Spot each line in the records below where the word "applications" occurs, then copy it.

━━━━━ Recorded data

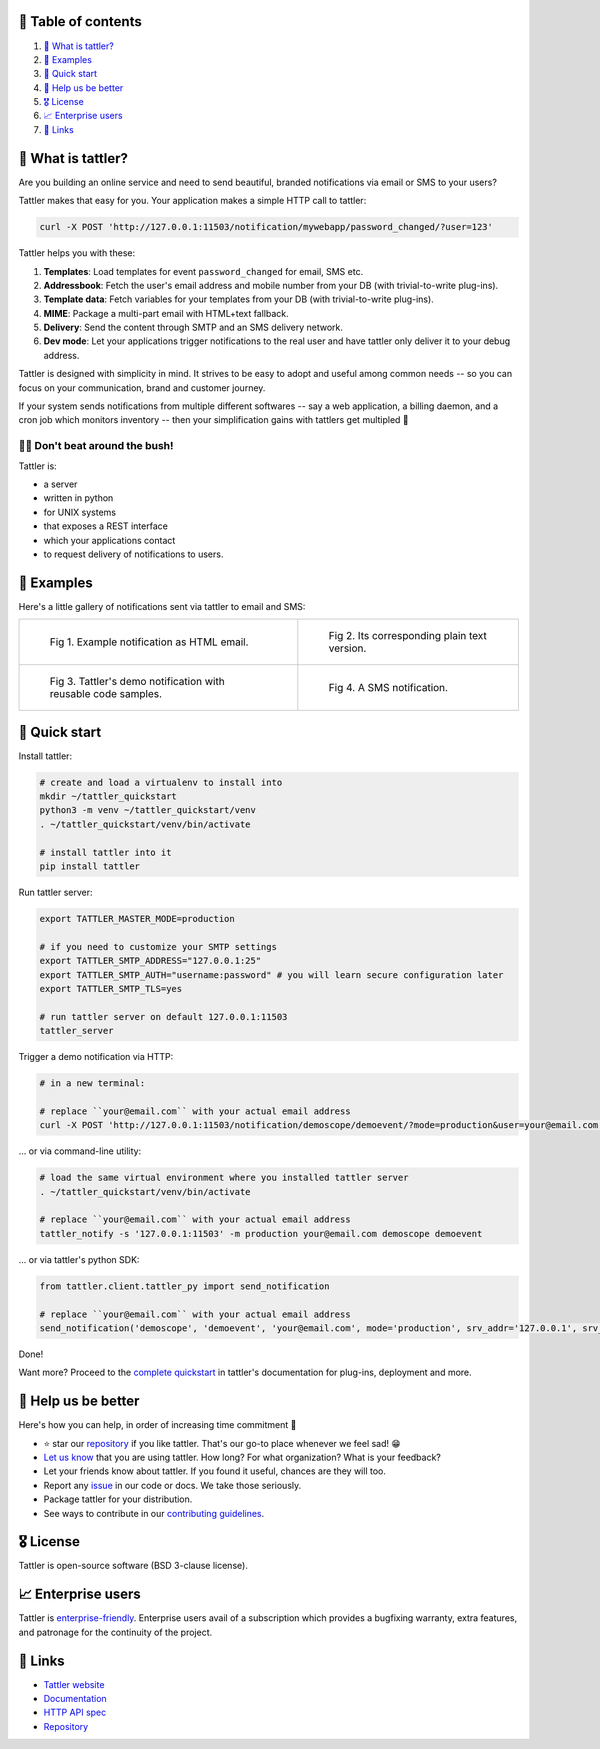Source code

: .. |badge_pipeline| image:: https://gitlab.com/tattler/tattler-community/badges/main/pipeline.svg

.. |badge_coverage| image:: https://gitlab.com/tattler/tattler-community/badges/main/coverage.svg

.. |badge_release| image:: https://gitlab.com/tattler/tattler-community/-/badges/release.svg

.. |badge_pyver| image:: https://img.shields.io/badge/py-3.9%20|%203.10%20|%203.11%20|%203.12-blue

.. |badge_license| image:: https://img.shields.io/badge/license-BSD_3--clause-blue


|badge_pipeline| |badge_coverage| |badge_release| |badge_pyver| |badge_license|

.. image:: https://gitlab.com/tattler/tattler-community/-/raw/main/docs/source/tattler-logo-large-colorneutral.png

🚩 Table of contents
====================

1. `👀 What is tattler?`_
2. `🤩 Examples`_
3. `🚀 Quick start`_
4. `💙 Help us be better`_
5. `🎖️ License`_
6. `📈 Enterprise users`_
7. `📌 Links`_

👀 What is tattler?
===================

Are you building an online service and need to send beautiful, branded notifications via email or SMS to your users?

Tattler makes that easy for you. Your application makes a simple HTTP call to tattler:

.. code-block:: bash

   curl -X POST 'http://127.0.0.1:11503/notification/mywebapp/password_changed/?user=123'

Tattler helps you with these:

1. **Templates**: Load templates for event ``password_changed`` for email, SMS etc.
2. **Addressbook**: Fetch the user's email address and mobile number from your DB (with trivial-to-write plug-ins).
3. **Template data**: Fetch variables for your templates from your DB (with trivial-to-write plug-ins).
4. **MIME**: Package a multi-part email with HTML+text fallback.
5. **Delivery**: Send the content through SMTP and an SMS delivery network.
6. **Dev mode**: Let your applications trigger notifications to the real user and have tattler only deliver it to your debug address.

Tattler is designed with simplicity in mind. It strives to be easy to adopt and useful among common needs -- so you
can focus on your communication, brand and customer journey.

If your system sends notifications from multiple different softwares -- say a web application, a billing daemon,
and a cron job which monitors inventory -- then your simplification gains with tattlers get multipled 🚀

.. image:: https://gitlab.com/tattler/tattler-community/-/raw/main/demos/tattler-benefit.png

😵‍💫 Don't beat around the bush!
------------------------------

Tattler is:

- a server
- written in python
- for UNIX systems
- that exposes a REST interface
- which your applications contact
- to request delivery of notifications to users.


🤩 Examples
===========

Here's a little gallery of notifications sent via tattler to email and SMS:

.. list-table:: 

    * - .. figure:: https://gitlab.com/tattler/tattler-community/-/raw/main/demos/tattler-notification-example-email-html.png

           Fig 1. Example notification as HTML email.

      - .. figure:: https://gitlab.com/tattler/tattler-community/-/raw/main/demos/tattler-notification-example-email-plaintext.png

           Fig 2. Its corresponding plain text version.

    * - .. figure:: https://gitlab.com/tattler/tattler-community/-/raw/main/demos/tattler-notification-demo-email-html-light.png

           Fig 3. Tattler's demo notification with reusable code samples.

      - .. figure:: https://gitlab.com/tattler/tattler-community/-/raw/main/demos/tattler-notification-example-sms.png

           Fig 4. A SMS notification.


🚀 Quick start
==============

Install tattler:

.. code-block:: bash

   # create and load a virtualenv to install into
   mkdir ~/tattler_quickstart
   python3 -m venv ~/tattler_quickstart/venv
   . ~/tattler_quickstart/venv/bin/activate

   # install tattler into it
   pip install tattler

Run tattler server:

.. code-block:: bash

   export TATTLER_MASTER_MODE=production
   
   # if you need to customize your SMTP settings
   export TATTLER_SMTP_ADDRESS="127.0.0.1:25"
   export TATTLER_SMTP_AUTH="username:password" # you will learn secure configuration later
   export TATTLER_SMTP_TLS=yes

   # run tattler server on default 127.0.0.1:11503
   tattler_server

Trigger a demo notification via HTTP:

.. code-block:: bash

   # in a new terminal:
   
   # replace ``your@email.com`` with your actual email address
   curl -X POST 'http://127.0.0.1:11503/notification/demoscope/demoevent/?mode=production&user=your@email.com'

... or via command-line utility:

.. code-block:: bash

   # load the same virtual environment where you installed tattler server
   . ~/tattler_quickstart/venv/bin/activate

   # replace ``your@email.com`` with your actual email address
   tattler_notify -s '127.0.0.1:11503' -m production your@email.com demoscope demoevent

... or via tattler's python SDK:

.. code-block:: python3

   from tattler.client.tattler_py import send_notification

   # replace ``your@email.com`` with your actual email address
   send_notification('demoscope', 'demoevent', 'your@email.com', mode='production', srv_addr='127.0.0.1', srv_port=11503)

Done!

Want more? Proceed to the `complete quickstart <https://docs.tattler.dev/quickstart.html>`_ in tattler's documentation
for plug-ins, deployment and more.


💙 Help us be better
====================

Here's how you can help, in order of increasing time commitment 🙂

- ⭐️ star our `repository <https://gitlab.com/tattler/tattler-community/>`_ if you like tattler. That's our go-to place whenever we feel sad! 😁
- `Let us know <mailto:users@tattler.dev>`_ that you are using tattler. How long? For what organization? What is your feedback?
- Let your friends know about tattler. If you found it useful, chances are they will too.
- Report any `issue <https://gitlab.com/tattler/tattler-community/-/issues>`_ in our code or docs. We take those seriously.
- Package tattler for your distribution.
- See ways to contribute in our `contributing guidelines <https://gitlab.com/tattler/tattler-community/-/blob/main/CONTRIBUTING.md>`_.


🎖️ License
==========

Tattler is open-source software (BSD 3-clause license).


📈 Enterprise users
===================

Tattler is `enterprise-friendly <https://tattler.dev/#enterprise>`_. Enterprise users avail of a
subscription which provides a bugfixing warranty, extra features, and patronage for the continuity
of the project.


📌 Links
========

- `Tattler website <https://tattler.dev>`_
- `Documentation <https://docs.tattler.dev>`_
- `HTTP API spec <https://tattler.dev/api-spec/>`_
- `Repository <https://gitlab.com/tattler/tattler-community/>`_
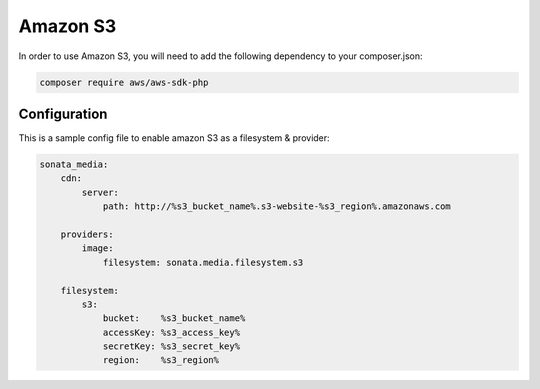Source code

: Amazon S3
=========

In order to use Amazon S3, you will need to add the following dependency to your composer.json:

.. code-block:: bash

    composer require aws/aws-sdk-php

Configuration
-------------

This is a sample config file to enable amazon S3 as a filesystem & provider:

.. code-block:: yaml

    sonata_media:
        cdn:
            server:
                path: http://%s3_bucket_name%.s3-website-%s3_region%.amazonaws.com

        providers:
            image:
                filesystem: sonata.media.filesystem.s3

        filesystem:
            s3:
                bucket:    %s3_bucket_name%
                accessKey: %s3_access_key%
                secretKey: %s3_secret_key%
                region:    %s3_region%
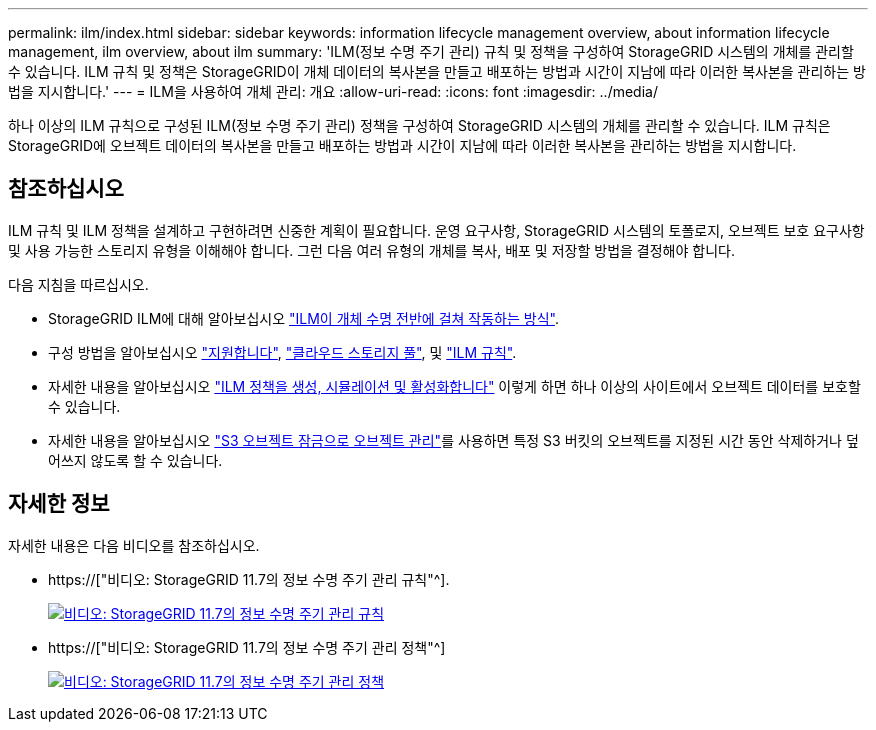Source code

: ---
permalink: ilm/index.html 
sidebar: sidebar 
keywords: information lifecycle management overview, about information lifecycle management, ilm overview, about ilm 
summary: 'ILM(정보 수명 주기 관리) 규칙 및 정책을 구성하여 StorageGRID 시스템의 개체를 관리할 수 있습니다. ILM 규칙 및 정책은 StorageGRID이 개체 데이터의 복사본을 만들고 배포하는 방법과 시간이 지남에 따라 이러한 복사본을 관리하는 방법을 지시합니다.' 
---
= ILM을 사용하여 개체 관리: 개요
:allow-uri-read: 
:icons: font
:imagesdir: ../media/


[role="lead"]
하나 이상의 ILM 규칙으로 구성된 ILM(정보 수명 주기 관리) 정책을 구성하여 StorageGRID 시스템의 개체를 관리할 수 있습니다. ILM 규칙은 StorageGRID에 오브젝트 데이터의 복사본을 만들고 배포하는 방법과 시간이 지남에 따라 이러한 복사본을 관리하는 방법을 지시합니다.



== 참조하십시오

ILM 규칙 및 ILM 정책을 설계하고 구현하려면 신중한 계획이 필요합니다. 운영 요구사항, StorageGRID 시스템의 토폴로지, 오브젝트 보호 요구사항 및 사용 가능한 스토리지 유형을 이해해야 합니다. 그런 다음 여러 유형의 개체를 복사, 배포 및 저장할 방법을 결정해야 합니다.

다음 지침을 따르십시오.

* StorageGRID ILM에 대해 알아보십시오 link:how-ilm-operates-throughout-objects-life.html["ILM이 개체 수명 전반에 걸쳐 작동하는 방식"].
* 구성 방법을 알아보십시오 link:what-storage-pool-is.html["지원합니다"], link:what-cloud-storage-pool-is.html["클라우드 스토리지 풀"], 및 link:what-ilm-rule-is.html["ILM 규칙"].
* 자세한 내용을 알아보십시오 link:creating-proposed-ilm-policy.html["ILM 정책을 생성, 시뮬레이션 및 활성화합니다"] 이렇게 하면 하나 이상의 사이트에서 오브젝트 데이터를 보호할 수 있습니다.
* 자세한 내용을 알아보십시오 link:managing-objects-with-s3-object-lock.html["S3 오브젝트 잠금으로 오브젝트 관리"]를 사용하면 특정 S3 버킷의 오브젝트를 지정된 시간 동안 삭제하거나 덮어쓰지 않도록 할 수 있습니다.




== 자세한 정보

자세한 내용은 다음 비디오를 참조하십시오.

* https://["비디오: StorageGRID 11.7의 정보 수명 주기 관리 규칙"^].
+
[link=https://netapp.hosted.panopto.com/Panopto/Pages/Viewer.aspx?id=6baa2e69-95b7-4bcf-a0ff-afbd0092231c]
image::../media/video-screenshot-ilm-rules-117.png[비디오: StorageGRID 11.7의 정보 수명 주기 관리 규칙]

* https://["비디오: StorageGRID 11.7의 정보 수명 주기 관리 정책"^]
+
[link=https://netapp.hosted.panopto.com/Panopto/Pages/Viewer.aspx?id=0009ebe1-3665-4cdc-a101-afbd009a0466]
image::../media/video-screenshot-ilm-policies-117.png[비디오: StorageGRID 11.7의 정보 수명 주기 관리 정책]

━━━━━━━━━━

> [Your response]
6. **Dev mode**: Let your applications trigger notifications to the real user and have tattler only deliver it to your debug address.
- which your applications contact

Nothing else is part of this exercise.